Chicken, International, Mediterranean Diet, Poultry, Vietnamese

Vietnamese Inspired Agave Ginger Chicken Breast

No need to marinate this delicious, healthy, and juicy chicken breast recipe. Reduce the sauce on the stove to a honey-like consistency and coat the chicken.

Brown the outside and don’t over cook the inside to get perfect cooked, juicy chicken breasts. I prefer to buy organic, whole chicken and cut them up because it’s less expensive but you can also buy packaged boneless, skinless chicken breasts.

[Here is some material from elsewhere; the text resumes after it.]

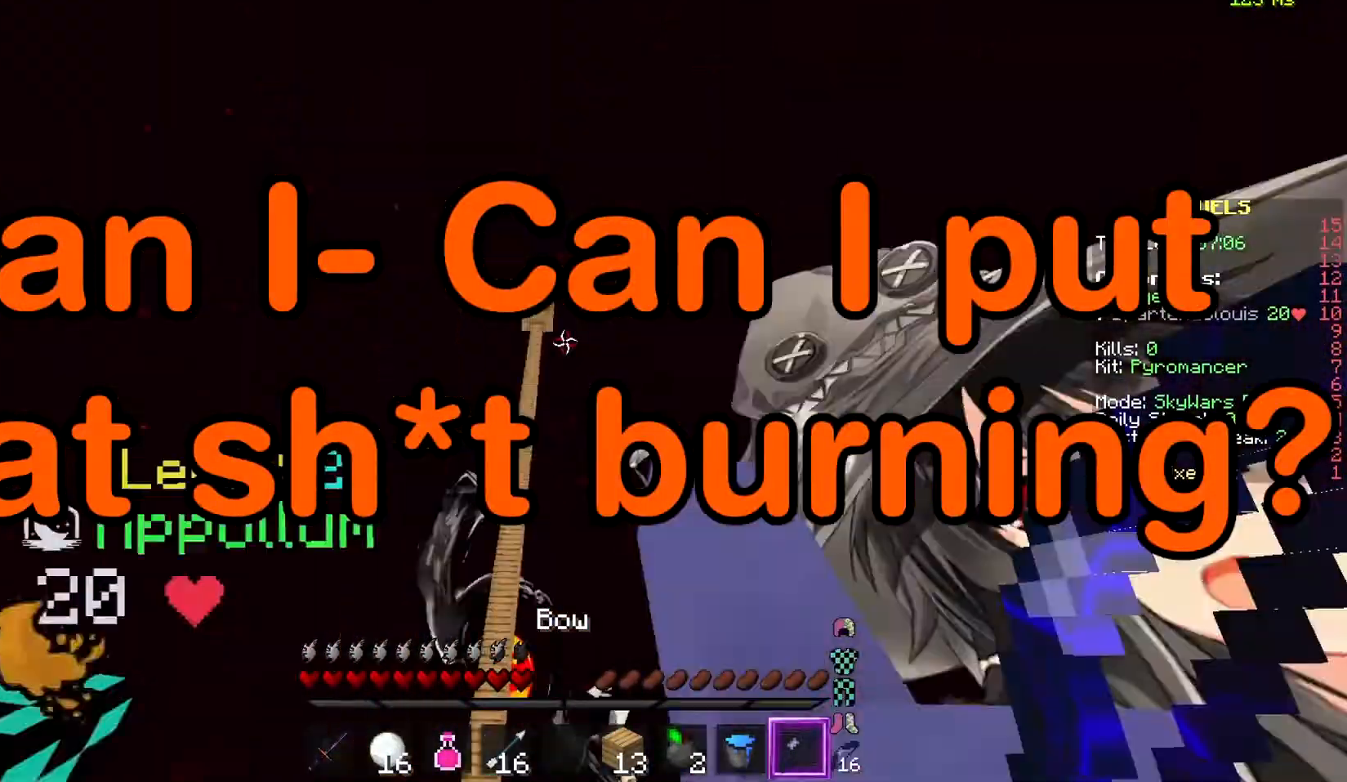
{"keys": [], "mouse": [], "events": [[134, "d", "up"], [201, "w", "up"], [284, "a", "down"], [384, "a", "up"]]}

EQUIPMENT: cast iron skillet, fish flipper, zester/grater, plastic cutting board, Thermapen One

Agave Ginger Chicken Breast

Recipe by Anna Stockel Cuisine: Vietnamese-American FusionDifficulty: Easy
Servings

4

servings
Prep time

10

minutes
Cooking time

15

minutes

Brown the outside and don’t over cook the inside to get perfect cooked, juicy chicken breasts. I prefer to buy organic, whole chicken and cut them up because it’s less expensive but you can also buy packaged boneless, skinless chicken breasts.

Ingredients

  • 2 boneless skinless chicken breasts, cut into equal sized 4 – 6 strips

  • 2 tablespoons extra virgin olive oil

  • 1/4 teaspoon sea salt

  • freshly ground black pepper to taste

  • 1/2 inch peeled ginger, grated

  • 1/4 jalapeño, seeded and minced

  • 2 tablespoons organic, raw blue agave

  • 1 tablespoon fish sauce

  • 2 tablespoons ponzu sauce

  • 2 tablespoons rice vinegar

  • 1 green onion, sliced

  • 1 lime, zested

  • white sesame seeds

Directions

  • Heat a cast iron skillet over medium heat. Add the oil, salt and pepper. Once the oil starts shimmering add the ginger and stir.
  • As soon as the ginger becomes fragrant add the chicken. Do not crowd the skillet; cook some at a time if needed. Move the chicken around in the pan until it is well coated and then flip it. Cook until lightly browned, flip it back and cook the other side until lightly browned. Remove the chicken from the pan and let it rest. It should come to 165° and no more as measured by a quality instant read thermometer such as a Thermapen.
  • While the chicken is resting, add the jalapeño to the skillet give it a quick stir.
  • Add the next 4 ingredients, bring to a boil, reduce the heat, and stir until until the sauce has a honey like consistency.
  • Add the chicken back to the pan just long enough to coat it in the sauce. Transfer to a plate and top with lime zest, sesame seeds, and green onion.